→ PETUNJUK LATIHAN:
Dalam sinopsis novel Azab dan Sengsara, siapa ayah Aminuddin dan apa kedudukannya di kampungnya?

Suka baca novel?
Suka Sastra?
Kalo iya pasti udah pernah dong baca novel klasik ini? Belum pernah? Hmm, okelah no problem. Novel satu ini emang cukup sulit dipahami, terutama bagi pembaca seperti kita yang lahir dan hidup di era "elo-gue". Di sini yang dipakai bukan 100% bahasa Indonesia apalagi bahasa "Gaoel". Novel ini, seperti latar belakangnya, menggunakan bahasa Melayu
yang sering dipakai masyarakat pada tahun 1900-an. Bukan hal gampang memahami maksud setiap kalimatnya. Jadi, biar yang (ngaku-ngaku :P) suka sastra tapi belum pernah baca novel ini lebih kenal sama sastra kalsik, yuk dibaca sinopsis di bawah ini :)
Judul buku : Azab dan Sengsara
Pengarang : Merari Siregar
Tahun Terbit : 1920
Penerbit : Balai Pustaka
Aminuddin adalah seorang pemuda dari
Kampung A. Ayahnya, Baginda Di Atas,
adalah kepala desa di kampung itu. Sejak kecil Aminuddin telah berkawan dengan
Mariamin atau yang sering ia panggil Riam. Riam adalah anak Sutan Baringin,
kakak dari ibu Aminuddin. Karena masih saudara itulah mereka sangat lekat
pertemanannya meski berbeda keadaan. Orang tua Aminuddin adalah seorang yang
kaya dan terhormat, sedangkan Riam hanyalah seorang yang miskin. Ayahnya telah
meninggal dan kini ia hanya tinggal bersama ibunya. Sebenarnya dahulu Riam
hidup dalam kecukupan. Namun karena ayahnya serakah dan suka berselisih, harta
mereka akhirnya habis untuk menyelesaikan perkara ayahnya itu hingga mereka pun
jatuh miskin dan ayahnya meninggal karena kesedihannya melihat hartanya yang
telah habis.
Pertemanan Aminuddin dan Riam
akhirnya membuahkan perasaan saling mengasihi satu sama lain. Terlebih setelah
kejadian hanyutnya Riam di sungai saat banjir. Aminuddin yang berhasil
menolongnya, sejak saat itu semakin erat menjaga Riam dan semakin besarlah rasa
cintanya terhadap Riam.
Suatu hari Aminuddin datang ke rumah
Riam dan memberi kabar bahwa ia akan pergi ke Medan mencari pekerjaan. Riam
yang mendengar hal itu menjadi sangat sedih. Ia tak mau berpisah dengan
Aminuddin. Aminuddin pun berjanji pada Riam bahwa ia akan membawanya ke Medan
untuk menikah jika ia telah mendapatkan pekerjaan. Akhirnya berangkatlah Aminuddin ke Medan
meninggalkan Riam.
Riam menjadi pemurung. Ibunya yang
sedang sakit pun akhirnya tahu penyebabnya. Riam dinasihatinya agar tidak
terlalu menyimpan harapan kepada Aminuddin karena kemungkinannya kecil melihat
Riam hanyalah orang miskin sedangkan Aminuddin anak orang berada. Meski begitu
Riam menolak perkataan ibunya. Ia percaya pada janji Aminuddin. Sementara itu,
Aminuddin telah mendapatkan pekerjaan. Ia mengirim surat kepada Riam
menyampaikan rindunya. Riam membalas surat itu dengan suka cita. Sejak saat itu
Aminuddin semakin tidak sabar untuk segera menunaikan janjinya. Ia segera
mengirim surat kepada Mariamin dan juga kepada orang tuanya.

→ DAFTAR ITEM:
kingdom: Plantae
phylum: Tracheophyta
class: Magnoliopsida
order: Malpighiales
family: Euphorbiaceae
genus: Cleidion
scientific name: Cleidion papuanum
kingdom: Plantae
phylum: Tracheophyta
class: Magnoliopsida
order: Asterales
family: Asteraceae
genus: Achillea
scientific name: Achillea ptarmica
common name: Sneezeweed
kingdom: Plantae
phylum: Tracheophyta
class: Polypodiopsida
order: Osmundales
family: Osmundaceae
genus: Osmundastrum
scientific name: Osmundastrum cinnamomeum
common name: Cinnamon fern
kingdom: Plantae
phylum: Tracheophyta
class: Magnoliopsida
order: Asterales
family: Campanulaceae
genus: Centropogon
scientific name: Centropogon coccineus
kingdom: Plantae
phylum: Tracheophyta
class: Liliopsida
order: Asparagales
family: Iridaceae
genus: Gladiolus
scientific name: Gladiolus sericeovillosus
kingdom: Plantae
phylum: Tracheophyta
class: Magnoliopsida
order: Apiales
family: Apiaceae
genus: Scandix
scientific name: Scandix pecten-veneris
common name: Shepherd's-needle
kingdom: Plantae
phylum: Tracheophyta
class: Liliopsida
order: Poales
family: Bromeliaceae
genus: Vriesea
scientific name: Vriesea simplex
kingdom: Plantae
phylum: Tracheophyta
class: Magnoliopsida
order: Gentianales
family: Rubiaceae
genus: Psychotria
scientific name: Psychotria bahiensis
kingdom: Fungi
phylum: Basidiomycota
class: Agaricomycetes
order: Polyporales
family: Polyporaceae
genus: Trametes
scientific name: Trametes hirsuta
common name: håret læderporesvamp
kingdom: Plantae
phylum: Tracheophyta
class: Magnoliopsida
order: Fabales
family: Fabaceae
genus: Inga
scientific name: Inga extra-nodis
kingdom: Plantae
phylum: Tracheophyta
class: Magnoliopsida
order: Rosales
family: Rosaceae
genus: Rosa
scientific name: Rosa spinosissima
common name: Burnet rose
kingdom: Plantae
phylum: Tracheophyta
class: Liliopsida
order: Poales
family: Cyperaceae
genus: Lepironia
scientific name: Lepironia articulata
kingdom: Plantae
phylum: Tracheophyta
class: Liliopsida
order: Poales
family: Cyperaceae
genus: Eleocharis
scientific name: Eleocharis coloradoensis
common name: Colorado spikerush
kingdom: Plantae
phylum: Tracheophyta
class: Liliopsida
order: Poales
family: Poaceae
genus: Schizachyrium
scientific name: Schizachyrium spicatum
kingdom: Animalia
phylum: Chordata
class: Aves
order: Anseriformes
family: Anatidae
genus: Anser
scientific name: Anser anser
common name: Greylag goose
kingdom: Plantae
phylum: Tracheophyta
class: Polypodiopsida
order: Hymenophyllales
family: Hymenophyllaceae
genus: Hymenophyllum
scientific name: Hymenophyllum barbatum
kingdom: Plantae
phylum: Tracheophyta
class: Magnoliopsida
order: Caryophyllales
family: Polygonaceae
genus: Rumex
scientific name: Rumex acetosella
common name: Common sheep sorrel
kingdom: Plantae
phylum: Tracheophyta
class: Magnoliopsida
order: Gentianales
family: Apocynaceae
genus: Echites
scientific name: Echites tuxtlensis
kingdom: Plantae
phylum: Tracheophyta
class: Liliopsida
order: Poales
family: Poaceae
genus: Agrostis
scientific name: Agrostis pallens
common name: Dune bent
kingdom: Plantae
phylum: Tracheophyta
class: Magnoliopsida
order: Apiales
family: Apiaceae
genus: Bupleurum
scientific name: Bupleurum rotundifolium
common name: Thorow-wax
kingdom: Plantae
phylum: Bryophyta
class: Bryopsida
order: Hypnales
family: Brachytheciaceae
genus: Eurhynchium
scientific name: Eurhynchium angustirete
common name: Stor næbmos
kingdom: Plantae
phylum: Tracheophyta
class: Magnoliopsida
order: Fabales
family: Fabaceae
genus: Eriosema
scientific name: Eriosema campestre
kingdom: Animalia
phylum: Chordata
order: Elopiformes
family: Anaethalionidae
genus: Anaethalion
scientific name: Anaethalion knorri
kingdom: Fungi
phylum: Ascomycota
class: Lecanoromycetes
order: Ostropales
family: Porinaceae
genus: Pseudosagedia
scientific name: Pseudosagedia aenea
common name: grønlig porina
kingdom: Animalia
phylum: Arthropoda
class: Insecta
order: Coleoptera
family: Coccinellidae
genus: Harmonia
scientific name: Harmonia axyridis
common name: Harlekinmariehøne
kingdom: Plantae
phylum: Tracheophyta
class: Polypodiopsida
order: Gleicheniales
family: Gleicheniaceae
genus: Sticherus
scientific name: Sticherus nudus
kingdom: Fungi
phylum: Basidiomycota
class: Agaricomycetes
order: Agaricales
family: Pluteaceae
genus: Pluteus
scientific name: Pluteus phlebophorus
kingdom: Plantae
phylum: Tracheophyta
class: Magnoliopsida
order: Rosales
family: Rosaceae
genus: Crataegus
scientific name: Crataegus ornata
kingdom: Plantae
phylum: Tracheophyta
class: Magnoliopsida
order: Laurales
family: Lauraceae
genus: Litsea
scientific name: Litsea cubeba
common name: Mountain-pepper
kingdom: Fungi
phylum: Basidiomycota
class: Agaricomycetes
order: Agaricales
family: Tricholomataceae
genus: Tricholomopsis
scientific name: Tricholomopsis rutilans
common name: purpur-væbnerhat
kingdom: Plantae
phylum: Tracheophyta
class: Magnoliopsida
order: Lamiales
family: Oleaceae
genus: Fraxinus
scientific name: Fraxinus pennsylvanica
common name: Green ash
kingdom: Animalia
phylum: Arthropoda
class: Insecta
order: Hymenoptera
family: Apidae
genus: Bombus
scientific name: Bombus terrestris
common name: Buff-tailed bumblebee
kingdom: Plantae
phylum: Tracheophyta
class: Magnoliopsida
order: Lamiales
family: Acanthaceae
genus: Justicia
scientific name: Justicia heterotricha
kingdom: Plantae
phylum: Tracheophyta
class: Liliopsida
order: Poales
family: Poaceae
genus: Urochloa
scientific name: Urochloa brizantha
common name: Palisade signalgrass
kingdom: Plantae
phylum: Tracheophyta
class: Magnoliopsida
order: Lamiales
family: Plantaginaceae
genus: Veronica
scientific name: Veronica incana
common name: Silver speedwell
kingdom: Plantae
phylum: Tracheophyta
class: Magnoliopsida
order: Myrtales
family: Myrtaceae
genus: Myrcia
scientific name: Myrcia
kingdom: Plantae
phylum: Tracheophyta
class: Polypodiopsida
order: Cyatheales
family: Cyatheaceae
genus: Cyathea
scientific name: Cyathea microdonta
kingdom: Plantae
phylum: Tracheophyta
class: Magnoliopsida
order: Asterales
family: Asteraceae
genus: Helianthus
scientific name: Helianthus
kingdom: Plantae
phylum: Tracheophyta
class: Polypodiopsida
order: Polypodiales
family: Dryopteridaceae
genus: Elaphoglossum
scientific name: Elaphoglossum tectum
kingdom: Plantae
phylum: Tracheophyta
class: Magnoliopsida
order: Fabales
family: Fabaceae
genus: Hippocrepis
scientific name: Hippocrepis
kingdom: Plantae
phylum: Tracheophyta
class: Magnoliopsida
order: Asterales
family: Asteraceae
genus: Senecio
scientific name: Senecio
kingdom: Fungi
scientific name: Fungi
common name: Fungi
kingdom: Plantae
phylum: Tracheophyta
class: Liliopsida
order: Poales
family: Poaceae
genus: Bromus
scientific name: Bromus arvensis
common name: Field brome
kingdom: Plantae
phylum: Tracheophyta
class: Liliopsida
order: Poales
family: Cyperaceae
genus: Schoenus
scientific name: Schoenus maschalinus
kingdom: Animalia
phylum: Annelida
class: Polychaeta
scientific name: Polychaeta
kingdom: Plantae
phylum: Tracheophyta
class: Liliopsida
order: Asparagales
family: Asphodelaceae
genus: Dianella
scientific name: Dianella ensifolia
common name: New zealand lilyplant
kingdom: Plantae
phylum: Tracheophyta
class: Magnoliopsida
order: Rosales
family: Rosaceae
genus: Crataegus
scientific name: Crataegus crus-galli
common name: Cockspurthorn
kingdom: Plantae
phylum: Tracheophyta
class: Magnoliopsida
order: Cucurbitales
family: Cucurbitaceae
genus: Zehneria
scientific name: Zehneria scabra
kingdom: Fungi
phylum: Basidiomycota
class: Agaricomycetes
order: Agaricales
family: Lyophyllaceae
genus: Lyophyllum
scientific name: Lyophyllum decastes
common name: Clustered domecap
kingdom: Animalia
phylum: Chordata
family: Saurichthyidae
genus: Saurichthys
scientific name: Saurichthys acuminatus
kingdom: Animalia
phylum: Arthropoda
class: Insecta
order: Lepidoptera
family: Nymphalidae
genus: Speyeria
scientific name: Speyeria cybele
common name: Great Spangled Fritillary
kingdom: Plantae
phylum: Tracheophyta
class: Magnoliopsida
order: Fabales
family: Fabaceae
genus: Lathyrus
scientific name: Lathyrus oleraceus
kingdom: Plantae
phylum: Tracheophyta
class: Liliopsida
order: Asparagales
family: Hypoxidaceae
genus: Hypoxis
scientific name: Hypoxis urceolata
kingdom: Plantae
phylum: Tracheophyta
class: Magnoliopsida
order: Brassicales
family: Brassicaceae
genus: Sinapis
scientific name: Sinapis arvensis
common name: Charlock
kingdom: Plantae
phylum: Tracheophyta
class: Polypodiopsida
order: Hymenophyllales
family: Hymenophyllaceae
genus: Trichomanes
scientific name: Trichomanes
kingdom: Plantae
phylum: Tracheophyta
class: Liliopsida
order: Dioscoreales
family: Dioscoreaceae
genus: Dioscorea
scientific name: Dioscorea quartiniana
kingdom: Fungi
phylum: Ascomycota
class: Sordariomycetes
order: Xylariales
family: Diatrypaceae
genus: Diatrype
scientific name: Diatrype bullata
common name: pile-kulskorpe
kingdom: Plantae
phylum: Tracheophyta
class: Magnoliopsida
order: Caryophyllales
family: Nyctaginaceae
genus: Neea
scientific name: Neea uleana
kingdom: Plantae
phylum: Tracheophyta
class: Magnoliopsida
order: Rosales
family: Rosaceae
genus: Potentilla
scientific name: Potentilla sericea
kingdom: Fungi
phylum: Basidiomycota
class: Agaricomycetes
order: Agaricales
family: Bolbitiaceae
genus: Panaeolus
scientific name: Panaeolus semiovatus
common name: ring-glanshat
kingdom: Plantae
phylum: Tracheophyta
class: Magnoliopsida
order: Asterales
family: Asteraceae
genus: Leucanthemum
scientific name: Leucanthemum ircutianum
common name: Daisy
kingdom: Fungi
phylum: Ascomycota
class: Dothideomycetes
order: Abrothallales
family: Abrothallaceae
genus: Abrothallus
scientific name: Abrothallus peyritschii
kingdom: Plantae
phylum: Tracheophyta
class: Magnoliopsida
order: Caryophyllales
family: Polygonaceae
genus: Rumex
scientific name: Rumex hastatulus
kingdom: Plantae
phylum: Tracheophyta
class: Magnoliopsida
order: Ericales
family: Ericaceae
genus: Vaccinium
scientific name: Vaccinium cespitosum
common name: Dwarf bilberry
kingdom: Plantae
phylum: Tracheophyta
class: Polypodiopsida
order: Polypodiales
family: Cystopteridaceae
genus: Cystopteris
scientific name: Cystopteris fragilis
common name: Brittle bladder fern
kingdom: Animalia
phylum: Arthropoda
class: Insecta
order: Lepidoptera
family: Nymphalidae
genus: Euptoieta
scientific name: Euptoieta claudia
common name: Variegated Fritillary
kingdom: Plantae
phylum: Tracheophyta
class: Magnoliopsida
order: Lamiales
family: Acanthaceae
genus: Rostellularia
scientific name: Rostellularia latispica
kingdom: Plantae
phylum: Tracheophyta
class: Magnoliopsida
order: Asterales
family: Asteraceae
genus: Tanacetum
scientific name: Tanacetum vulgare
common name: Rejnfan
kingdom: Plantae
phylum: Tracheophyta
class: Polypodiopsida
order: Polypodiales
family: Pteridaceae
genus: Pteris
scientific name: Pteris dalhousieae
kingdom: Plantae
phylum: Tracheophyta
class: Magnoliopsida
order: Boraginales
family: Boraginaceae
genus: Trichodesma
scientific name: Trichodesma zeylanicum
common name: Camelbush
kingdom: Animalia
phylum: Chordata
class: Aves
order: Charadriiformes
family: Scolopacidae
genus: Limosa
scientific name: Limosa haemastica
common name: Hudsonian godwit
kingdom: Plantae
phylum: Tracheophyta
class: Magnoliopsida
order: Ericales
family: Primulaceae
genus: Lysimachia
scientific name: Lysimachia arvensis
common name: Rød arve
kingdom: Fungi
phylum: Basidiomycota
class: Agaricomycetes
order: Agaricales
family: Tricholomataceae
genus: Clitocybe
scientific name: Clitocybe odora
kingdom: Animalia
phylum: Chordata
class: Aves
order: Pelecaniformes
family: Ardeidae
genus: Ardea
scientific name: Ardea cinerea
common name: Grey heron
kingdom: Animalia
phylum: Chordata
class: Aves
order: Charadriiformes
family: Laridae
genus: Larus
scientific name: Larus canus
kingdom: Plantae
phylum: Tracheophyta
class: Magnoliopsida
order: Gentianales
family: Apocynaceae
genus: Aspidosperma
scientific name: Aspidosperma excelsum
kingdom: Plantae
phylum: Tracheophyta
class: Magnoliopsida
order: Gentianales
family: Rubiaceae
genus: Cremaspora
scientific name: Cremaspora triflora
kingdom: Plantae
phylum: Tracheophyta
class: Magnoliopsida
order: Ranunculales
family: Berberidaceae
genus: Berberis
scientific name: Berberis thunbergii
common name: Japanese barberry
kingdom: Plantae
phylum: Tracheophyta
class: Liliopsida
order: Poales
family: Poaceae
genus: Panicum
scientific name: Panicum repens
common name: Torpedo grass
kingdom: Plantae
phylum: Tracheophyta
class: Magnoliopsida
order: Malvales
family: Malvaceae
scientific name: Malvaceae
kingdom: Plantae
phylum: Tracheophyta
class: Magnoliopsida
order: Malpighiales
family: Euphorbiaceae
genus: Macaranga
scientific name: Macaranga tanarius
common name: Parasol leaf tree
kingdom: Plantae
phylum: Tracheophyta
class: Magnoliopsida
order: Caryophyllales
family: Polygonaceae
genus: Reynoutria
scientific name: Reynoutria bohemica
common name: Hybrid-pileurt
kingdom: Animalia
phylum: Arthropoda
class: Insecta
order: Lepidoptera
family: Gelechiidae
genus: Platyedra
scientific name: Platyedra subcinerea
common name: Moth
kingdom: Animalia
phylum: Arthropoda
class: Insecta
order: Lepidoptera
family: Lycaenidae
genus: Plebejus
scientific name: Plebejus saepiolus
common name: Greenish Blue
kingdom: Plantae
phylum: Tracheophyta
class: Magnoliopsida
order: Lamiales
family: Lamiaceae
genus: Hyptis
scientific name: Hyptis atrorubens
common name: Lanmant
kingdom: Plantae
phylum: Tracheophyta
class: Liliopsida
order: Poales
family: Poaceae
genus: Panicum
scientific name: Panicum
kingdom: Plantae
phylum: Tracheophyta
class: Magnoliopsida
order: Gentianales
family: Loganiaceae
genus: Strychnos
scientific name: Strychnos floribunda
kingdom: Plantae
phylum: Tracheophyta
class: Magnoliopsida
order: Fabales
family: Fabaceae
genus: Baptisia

→ JAWABAN TUGAS:
Ayah Aminuddin adalah Baginda Di Atas, kepala desa di Kampung A.